Puede configurar un filtro de firewall para que haga lo siguiente:

  • Restrinja el tráfico destinado al motor de enrutamiento en función de su origen, protocolo y aplicación.

  • Limite la velocidad de tráfico de los paquetes destinados al motor de enrutamiento para protegerse contra ataques de inundación o denegación de servicio (DS).

  • Abordar circunstancias especiales asociadas con paquetes fragmentados destinados al motor de enrutamiento. Dado que el dispositivo evalúa cada paquete con respecto a un filtro de firewall (incluidos los fragmentos), debe configurar el filtro para que dé cabida a fragmentos que no contengan información del encabezado del paquete.
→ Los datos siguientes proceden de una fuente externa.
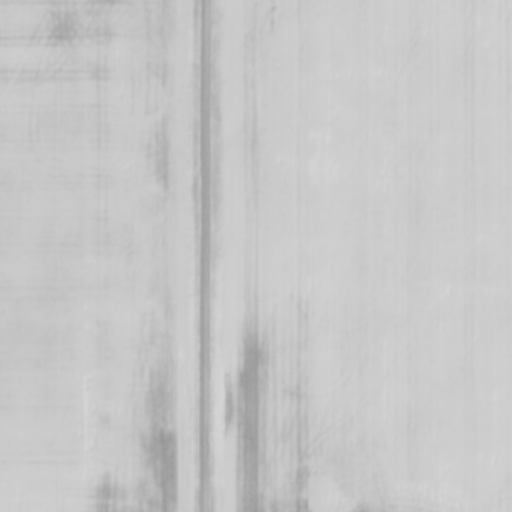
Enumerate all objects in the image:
road: (207, 256)
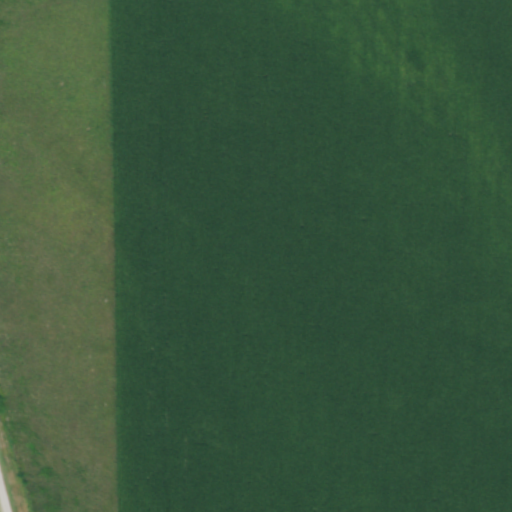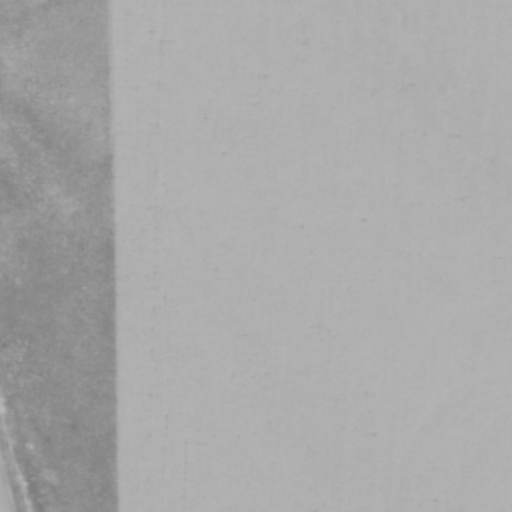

De lo contrario, el filtro descarta todo el fragmento de un paquete fragmentado, excepto el primero.

Para obtener información acerca de cómo configurar filtros de firewall en general (incluso en un entorno de capa 3), consulte Descripción general del filtro de firewall sin estado y Cómo los filtros de firewall estándar evalúan los paquetes en la Guía del usuario de políticas de enrutamiento, filtros de firewall y reguladores de tráfico.

Para definir un filtro de firewall con una acción de duplicación de puerto:

  1. Prepare el tráfico para la duplicación de puertos incluyendo la filter instrucción en el nivel de [edit firewall family (inet | inet6)] jerarquía.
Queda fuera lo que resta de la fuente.